The application was fixed for hearing on 28 July 2015. On 27 July 2015 this Court made an order adjourning the application by consent to a date not before 5 November 2015. This was done upon the basis that the applicant suffered from a medical condition which meant that the application could not proceed at that time.
The matter returned to Court today. Over the last few days there have been communications from the applicant’s solicitors to the Registry and to the respondent’s solicitors to the effect that the applicant has been required to travel overseas for urgent medical treatment. The applicant sought the respondent’s consent to a further adjournment. The respondent was not prepared to consent.
Mr Wang, solicitor, appeared on behalf of the applicant and filed an affidavit of his principal, Mr Senad Dizarevic, sworn today. Mr Wang made it clear that his instructions were simply to ask for an adjournment, that he was not instructed to argue the application and was, in any event, not able to do so because of his limited familiarity with the matter.

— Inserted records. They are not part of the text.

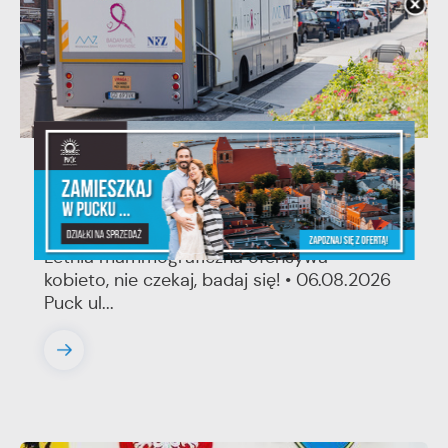
03 - 08 - 2026
Mammografia Puck 6.08.2026
Letnia mammograficzna ofensywa –
kobieto, nie czekaj, badaj się! • 06.08.2026
Puck ul...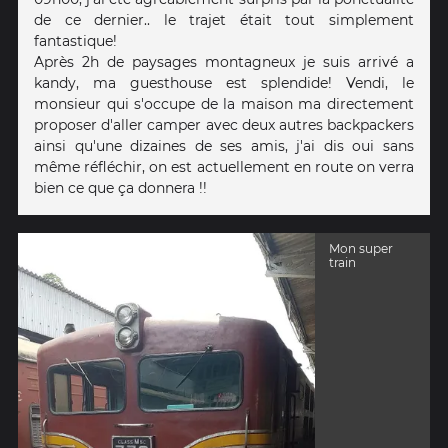
de ce dernier.. le trajet était tout simplement
fantastique!
Après 2h de paysages montagneux je suis arrivé a
kandy, ma guesthouse est splendide! Vendi, le
monsieur qui s'occupe de la maison ma directement
proposer d'aller camper avec deux autres backpackers
ainsi qu'une dizaines de ses amis, j'ai dis oui sans
même réfléchir, on est actuellement en route on verra
bien ce que ça donnera !!
Mon super
train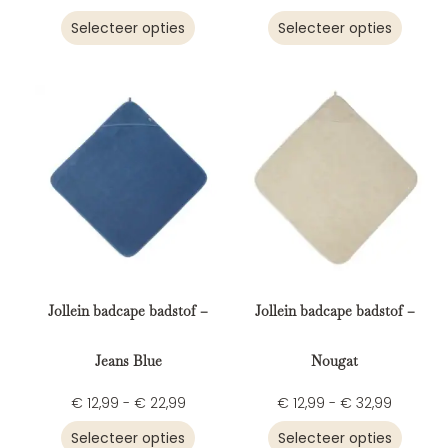
Selecteer opties
Selecteer opties
Jollein badcape badstof –
Jollein badcape badstof –
Jeans Blue
Nougat
€
12,99
-
€
22,99
€
12,99
-
€
32,99
Selecteer opties
Selecteer opties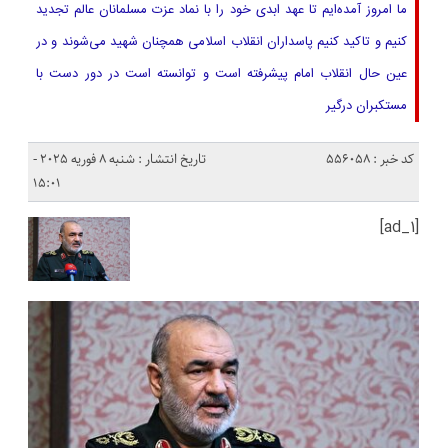
ما امروز آمده‌ایم تا عهد ابدی خود را با نماد عزت مسلمانان عالم تجدید
کنیم و تاکید کنیم پاسداران انقلاب اسلامی همچنان شهید می‌شوند و در
عین حال انقلاب امام پیشرفته است و توانسته است در دور دست با
مستکبران درگیر
کد خبر : 556058
تاریخ انتشار : شنبه 8 فوریه 2025 -
15:01
[ad_1]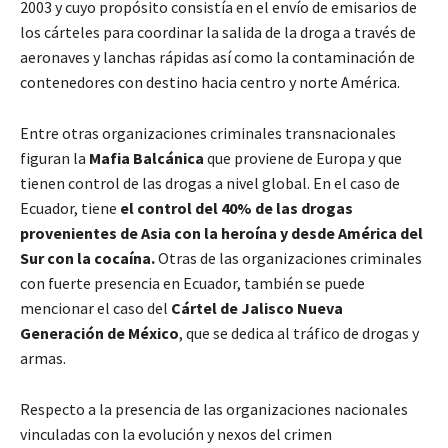
2003 y cuyo propósito consistía en el envío de emisarios de
los cárteles para coordinar la salida de la droga a través de
aeronaves y lanchas rápidas así como la contaminación de
contenedores con destino hacia centro y norte América.
Entre otras organizaciones criminales transnacionales
figuran la
Mafia Balcánica
que proviene de Europa y que
tienen control de las drogas a nivel global. En el caso de
Ecuador, tiene
el control del 40% de las drogas
provenientes de Asia con la heroína y desde América del
Sur con la cocaína.
Otras de las organizaciones criminales
con fuerte presencia en Ecuador, también se puede
mencionar el caso del
Cártel de Jalisco Nueva
Generación de México
, que se dedica al tráfico de drogas y
armas.
Respecto a la presencia de las organizaciones nacionales
vinculadas con la evolución y nexos del crimen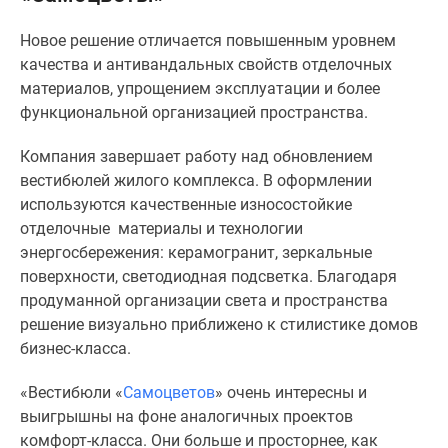
Специальные
Новое решение отличается повышенным уровнем
предложения
качества и антивандальных свойств отделочных
Коммерческие
материалов, упрощением эксплуатации и более
помещения
функциональной организацией пространства.
Продавцы
и
Компания завершает работу над обновлением
застройщики
вестибюлей жилого комплекса. В оформлении
Панорамы
используются качественные износостойкие
новостроек
отделочные материалы и технологии
Видеообзор
энергосбережения: керамогранит, зеркальные
новостроек
поверхности, светодиодная подсветка. Благодаря
Экспертиза
продуманной организации света и пространства
новостроек
решение визуально приближено к стилистике домов
Экология
бизнес-класса.
Москвы
и
«Вестибюли «
Самоцветов
» очень интересны и
Подмосковья
выигрышны на фоне аналогичных проектов
Студии
комфорт-класса. Они больше и просторнее, как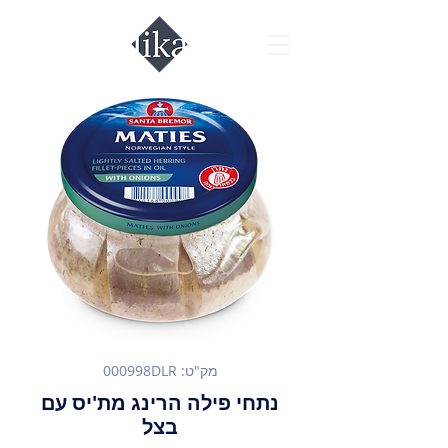
מק"ט: 000998DLR
נתחי פילה הרינג מת'יס עם
בצל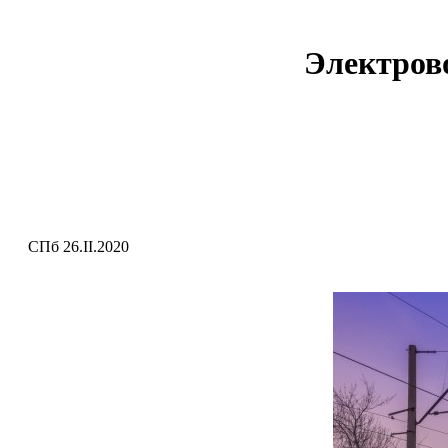
Электров
СПб 26.II.2020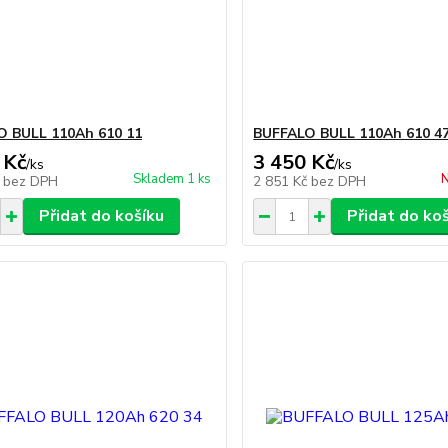
O BULL 110Ah 610 11
BUFFALO BULL 110Ah 610 4
 Kč
3 450 Kč
/
ks
/
ks
Skladem 1 ks
N
č
bez DPH
2 851 Kč
bez DPH
Přidat do košíku
Přidat do ko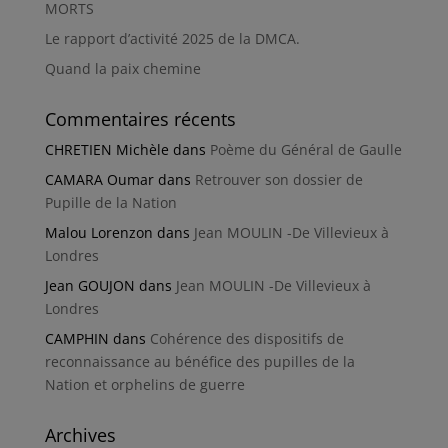
MORTS
Le rapport d’activité 2025 de la DMCA.
Quand la paix chemine
Commentaires récents
CHRETIEN Michèle
dans
Poème du Général de Gaulle
CAMARA Oumar
dans
Retrouver son dossier de
Pupille de la Nation
Malou Lorenzon
dans
Jean MOULIN -De Villevieux à
Londres
Jean GOUJON
dans
Jean MOULIN -De Villevieux à
Londres
CAMPHIN
dans
Cohérence des dispositifs de
reconnaissance au bénéfice des pupilles de la
Nation et orphelins de guerre
Archives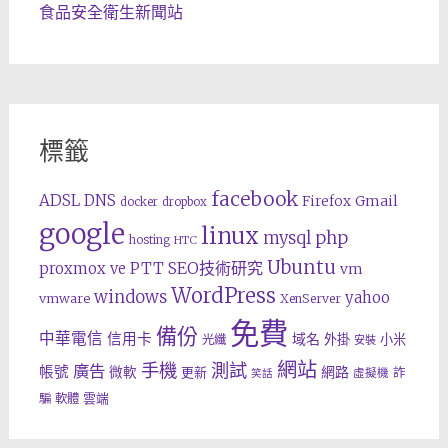
食品安全衛生新聞站
標籤
facebook
ADSL
DNS
Gmail
Firefox
docker
dropbox
google
linux
php
mysql
hosting
HTC
Ubuntu
SEO技術研究
proxmox ve
PTT
vm
WordPress
windows
yahoo
vmware
XenServer
免費
備份
中華電信
信用卡
域名
外掛
小米
光纖
安裝
網站
手機
測試
廣告
帳號
網路
微軟
更新
詐
虛擬機
笑話
雲端
騙
軟體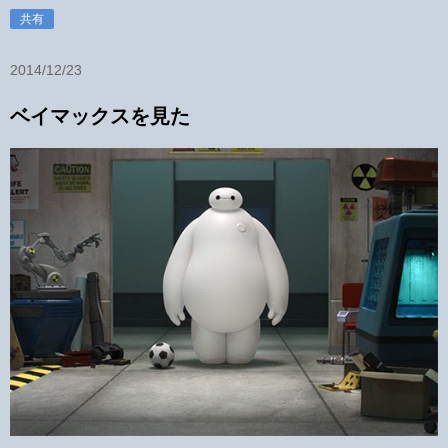
共有
2014/12/23
ベイマックスを見た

The affidavit of Mr Dizarevic deposed to the fact that advice had been taken as to the prospects of success on the proposed appeal from senior counsel and that the applicant had been informed of that advice. He also deposed that on Monday, 15 February 2016, he had received a telephone call from the applicant’s mother who had told him that the applicant had been required to travel overseas immediately for urgent medical treatment. The affidavit then deposed to steps taken to seek consent to an adjournment and also steps taken to contact the applicant himself. Mr Dizarevic deposes that despite numerous attempts by himself and other employees of the firm, contact with either the applicant or the applicant’s brother, who was also involved in the relevant events, had not eventuated. The applicant’s solicitors have no further instructions.
The application for an adjournment is opposed by counsel appearing on behalf of the respondent. It is submitted that it is clear from the affidavit which has been sworn that the applicant is aware of the proceeding and that he has had advice from senior counsel about his prospects. It is submitted that the affidavit relied upon is an unsatisfactory basis upon which to order what is now a second adjournment.
In my view, this application for an adjournment must be refused. It is the second time that an application has been made on medical grounds. This Court has no proper affidavit material before it in relation to the applicant’s medical condition. Given the earlier adjournment, in my view it is inappropriate for the matter to be adjourned on the basis of the affidavit which has now been filed.
After the Court indicated that the application for an adjournment would not be granted, Mr Wang said that he was not in a position to appear on the application itself.
Senior counsel for the respondent suggested that perhaps the Court should treat the application as still on foot based upon the written case which had been filed approximately a year ago.
In my view that is not an appropriate course. The applicant has not appeared on the application other than for the purpose of seeking an adjournment. The adjournment will be refused. Whether the applicant wishes the application to proceed, and, if he does, what submissions would be made is unknown. It cannot be assumed that the written case would be adopted.
In all the circumstances, it seems to me that the appropriate course is to dismiss the application without an adjudication on the merits. The applicant could,
theoretically at least, bring a further application for leave to appeal out of time. It would of course be necessary in that context for him to provide a detailed explanation of his medical condition and of the events which have led to this hearing today.
The application for an adjournment should be refused and the application for leave to appeal should be dismissed.
FERGUSON JA:
I agree.
(Discussion as to costs)
WHELAN JA:
On the application itself, the order is that the application is dismissed, with costs, including reserved costs.